* [Work instruction] Within the records below, reproduce without change the lines from the line that has "270 237 10.87" through the line that has "328 254 1.25", and only those.

::: Records to process :::

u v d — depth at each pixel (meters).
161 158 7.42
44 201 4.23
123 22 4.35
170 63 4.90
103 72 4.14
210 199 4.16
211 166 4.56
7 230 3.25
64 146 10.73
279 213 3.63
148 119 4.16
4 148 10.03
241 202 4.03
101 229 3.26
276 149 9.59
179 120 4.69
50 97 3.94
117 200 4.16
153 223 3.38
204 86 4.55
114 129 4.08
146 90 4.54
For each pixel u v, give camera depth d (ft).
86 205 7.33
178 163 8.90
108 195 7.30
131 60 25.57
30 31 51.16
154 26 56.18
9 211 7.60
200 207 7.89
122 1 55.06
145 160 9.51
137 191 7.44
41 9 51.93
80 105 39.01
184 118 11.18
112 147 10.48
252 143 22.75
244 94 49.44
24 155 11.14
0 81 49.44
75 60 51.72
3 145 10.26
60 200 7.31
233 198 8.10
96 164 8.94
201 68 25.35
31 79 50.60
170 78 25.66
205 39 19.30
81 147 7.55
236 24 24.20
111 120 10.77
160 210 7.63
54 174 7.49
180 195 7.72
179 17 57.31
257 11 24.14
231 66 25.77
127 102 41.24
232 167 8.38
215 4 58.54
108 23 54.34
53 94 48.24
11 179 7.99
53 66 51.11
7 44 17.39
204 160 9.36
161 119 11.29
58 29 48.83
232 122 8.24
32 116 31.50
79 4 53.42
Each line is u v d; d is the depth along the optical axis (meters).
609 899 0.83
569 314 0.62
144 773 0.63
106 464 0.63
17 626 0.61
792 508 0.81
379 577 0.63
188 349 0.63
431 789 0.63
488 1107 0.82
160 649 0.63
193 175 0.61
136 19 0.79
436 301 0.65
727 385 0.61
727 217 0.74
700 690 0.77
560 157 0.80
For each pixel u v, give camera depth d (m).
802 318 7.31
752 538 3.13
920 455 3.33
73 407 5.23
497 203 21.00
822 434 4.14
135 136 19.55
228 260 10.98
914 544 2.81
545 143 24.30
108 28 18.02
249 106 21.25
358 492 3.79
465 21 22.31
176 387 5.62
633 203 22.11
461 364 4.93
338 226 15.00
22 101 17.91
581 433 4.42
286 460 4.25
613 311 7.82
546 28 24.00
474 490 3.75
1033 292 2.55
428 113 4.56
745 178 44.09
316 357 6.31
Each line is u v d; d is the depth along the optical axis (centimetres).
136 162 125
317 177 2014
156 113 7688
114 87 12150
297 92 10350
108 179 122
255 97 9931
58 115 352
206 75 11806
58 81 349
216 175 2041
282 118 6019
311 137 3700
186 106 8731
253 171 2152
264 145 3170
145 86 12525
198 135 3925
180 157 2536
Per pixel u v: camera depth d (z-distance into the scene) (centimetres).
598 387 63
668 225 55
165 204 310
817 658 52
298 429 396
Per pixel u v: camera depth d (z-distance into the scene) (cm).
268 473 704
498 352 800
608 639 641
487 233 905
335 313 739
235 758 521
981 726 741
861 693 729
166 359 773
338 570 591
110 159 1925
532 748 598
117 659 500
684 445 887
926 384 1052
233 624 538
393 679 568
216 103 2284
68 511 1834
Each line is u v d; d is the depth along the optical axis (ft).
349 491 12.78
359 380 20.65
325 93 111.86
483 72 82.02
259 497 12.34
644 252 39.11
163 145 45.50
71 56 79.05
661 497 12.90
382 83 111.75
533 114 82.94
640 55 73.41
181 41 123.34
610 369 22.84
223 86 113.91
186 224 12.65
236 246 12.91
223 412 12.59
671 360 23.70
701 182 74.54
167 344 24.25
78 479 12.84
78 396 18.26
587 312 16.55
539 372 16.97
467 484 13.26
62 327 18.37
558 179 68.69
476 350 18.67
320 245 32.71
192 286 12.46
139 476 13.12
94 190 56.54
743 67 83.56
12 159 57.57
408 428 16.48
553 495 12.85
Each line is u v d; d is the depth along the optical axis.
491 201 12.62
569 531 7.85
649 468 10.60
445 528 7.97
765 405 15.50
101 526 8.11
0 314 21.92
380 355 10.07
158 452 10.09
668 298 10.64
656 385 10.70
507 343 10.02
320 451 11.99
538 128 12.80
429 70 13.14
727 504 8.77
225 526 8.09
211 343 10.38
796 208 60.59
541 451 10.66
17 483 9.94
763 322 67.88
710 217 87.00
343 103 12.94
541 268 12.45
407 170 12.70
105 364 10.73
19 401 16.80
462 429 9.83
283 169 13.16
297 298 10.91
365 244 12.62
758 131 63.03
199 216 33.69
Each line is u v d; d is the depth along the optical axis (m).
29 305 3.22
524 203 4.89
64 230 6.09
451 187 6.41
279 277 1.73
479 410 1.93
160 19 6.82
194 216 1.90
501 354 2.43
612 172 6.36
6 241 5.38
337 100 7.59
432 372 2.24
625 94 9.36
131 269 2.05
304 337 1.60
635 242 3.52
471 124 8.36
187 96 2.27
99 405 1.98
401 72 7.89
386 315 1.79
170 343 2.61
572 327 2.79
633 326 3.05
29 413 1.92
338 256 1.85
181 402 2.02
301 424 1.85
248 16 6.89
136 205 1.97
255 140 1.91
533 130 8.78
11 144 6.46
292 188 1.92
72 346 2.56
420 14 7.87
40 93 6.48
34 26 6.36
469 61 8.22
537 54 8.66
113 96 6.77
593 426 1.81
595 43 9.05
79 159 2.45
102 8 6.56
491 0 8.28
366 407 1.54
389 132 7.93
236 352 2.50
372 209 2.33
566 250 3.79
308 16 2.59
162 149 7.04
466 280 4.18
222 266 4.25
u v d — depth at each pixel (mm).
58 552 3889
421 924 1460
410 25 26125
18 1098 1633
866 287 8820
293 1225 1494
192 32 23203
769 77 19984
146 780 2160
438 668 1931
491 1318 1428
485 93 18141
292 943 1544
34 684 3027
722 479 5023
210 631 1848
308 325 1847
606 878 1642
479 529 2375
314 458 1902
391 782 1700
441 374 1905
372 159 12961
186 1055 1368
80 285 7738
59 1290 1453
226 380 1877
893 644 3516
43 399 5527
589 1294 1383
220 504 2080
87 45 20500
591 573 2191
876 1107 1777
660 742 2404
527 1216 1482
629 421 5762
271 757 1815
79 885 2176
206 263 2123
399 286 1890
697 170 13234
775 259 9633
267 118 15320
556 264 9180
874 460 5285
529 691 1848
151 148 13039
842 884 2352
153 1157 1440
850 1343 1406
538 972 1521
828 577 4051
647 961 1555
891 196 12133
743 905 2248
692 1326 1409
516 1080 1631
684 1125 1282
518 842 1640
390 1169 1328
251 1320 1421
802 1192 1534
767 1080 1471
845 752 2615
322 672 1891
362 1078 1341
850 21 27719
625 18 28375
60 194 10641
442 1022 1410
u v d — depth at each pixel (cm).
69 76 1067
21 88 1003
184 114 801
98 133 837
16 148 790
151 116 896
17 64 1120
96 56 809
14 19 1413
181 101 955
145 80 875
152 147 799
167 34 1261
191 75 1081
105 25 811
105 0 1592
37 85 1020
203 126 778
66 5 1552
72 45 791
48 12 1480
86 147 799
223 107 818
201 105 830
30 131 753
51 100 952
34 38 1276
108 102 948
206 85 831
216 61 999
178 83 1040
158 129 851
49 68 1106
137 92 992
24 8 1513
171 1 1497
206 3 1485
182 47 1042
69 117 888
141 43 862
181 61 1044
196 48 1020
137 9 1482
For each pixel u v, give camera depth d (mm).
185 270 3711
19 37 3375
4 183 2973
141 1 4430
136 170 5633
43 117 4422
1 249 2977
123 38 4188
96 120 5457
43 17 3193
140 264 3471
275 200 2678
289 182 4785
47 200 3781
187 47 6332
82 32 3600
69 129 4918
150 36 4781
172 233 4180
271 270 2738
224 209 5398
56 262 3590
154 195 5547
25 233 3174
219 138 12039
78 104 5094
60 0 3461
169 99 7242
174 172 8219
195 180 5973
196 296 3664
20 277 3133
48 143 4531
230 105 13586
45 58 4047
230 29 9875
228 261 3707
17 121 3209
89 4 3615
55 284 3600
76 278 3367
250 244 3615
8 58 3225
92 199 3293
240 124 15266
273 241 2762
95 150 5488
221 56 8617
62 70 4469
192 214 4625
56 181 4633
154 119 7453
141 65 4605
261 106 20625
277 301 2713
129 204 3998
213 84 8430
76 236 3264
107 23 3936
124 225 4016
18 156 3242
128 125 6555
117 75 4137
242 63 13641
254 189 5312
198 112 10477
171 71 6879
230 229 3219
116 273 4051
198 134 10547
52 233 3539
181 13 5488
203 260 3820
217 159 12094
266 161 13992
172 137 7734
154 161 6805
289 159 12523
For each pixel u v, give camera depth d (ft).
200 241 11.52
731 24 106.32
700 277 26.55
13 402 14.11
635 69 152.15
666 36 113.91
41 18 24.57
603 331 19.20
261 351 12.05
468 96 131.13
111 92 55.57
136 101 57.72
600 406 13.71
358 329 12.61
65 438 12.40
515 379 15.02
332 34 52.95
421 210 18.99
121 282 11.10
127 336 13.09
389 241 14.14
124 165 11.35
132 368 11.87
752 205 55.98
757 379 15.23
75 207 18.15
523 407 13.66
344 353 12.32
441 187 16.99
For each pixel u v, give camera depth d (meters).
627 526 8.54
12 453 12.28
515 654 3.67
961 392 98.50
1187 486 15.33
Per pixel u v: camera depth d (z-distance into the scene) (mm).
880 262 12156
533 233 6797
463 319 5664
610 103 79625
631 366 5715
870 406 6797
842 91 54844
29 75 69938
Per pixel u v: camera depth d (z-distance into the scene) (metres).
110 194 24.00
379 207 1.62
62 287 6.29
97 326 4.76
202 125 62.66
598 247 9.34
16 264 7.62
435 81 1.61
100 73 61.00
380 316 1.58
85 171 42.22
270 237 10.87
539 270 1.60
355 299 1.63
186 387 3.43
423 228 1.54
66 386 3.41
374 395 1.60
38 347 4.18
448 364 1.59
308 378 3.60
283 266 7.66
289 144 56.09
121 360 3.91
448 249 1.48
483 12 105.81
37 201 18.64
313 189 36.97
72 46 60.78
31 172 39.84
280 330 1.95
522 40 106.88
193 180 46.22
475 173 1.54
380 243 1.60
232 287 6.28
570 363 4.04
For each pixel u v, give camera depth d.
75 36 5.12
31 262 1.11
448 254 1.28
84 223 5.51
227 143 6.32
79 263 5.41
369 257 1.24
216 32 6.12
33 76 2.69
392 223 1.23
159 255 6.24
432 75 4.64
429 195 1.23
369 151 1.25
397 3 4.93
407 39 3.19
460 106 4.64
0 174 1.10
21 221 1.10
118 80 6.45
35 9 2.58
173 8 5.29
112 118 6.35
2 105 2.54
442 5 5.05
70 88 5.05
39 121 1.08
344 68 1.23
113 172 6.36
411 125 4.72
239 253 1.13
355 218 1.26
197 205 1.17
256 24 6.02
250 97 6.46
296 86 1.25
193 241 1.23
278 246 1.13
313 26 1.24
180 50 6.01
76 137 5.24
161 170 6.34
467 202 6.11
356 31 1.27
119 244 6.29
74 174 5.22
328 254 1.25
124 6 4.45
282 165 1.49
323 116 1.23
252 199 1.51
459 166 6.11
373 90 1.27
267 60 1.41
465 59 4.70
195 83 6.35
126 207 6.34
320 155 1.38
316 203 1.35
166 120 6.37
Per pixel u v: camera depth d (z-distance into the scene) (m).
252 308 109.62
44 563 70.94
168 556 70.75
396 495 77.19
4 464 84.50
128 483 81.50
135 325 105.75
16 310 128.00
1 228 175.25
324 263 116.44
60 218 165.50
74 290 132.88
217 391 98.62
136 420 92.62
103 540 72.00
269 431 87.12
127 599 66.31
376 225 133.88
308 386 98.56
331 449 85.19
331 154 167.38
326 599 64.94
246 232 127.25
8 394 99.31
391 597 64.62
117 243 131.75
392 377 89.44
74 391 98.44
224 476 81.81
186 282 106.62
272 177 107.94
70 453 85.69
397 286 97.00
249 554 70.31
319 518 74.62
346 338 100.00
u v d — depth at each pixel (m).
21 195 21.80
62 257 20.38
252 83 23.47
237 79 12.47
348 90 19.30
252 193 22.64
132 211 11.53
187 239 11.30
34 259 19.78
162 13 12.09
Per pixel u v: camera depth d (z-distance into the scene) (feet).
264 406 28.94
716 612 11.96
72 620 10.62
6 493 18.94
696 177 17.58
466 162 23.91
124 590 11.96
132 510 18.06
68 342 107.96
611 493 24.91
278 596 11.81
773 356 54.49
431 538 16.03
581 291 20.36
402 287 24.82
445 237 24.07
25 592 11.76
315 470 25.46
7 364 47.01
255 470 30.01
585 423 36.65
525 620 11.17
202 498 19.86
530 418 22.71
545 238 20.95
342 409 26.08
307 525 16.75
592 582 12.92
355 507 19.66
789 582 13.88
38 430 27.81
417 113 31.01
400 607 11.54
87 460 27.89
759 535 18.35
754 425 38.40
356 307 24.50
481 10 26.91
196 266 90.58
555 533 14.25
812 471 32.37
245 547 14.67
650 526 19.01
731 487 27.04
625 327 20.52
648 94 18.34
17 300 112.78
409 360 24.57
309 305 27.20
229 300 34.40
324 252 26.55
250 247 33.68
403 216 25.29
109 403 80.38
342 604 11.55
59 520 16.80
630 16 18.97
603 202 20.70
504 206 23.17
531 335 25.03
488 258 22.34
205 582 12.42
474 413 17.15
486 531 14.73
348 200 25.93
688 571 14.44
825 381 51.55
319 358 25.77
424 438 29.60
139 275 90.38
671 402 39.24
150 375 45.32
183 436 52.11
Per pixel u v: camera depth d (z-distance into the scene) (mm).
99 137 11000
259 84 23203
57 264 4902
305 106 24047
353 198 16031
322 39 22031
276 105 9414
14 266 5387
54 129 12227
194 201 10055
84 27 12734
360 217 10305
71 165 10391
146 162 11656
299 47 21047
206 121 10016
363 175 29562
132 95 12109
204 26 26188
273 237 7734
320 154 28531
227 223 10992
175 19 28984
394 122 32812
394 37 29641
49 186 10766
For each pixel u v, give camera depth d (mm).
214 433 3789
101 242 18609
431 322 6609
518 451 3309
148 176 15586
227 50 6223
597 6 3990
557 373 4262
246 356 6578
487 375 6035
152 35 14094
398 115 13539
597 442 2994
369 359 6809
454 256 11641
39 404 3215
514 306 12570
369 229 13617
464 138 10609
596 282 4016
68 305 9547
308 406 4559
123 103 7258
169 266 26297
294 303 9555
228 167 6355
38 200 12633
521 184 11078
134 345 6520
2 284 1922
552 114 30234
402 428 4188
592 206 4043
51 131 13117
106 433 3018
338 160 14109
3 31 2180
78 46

:::

* [Written response]
270 237 10.87
539 270 1.60
355 299 1.63
186 387 3.43
423 228 1.54
66 386 3.41
374 395 1.60
38 347 4.18
448 364 1.59
308 378 3.60
283 266 7.66
289 144 56.09
121 360 3.91
448 249 1.48
483 12 105.81
37 201 18.64
313 189 36.97
72 46 60.78
31 172 39.84
280 330 1.95
522 40 106.88
193 180 46.22
475 173 1.54
380 243 1.60
232 287 6.28
570 363 4.04
For each pixel u v, give camera depth d.
75 36 5.12
31 262 1.11
448 254 1.28
84 223 5.51
227 143 6.32
79 263 5.41
369 257 1.24
216 32 6.12
33 76 2.69
392 223 1.23
159 255 6.24
432 75 4.64
429 195 1.23
369 151 1.25
397 3 4.93
407 39 3.19
460 106 4.64
0 174 1.10
21 221 1.10
118 80 6.45
35 9 2.58
173 8 5.29
112 118 6.35
2 105 2.54
442 5 5.05
70 88 5.05
39 121 1.08
344 68 1.23
113 172 6.36
411 125 4.72
239 253 1.13
355 218 1.26
197 205 1.17
256 24 6.02
250 97 6.46
296 86 1.25
193 241 1.23
278 246 1.13
313 26 1.24
180 50 6.01
76 137 5.24
161 170 6.34
467 202 6.11
356 31 1.27
119 244 6.29
74 174 5.22
328 254 1.25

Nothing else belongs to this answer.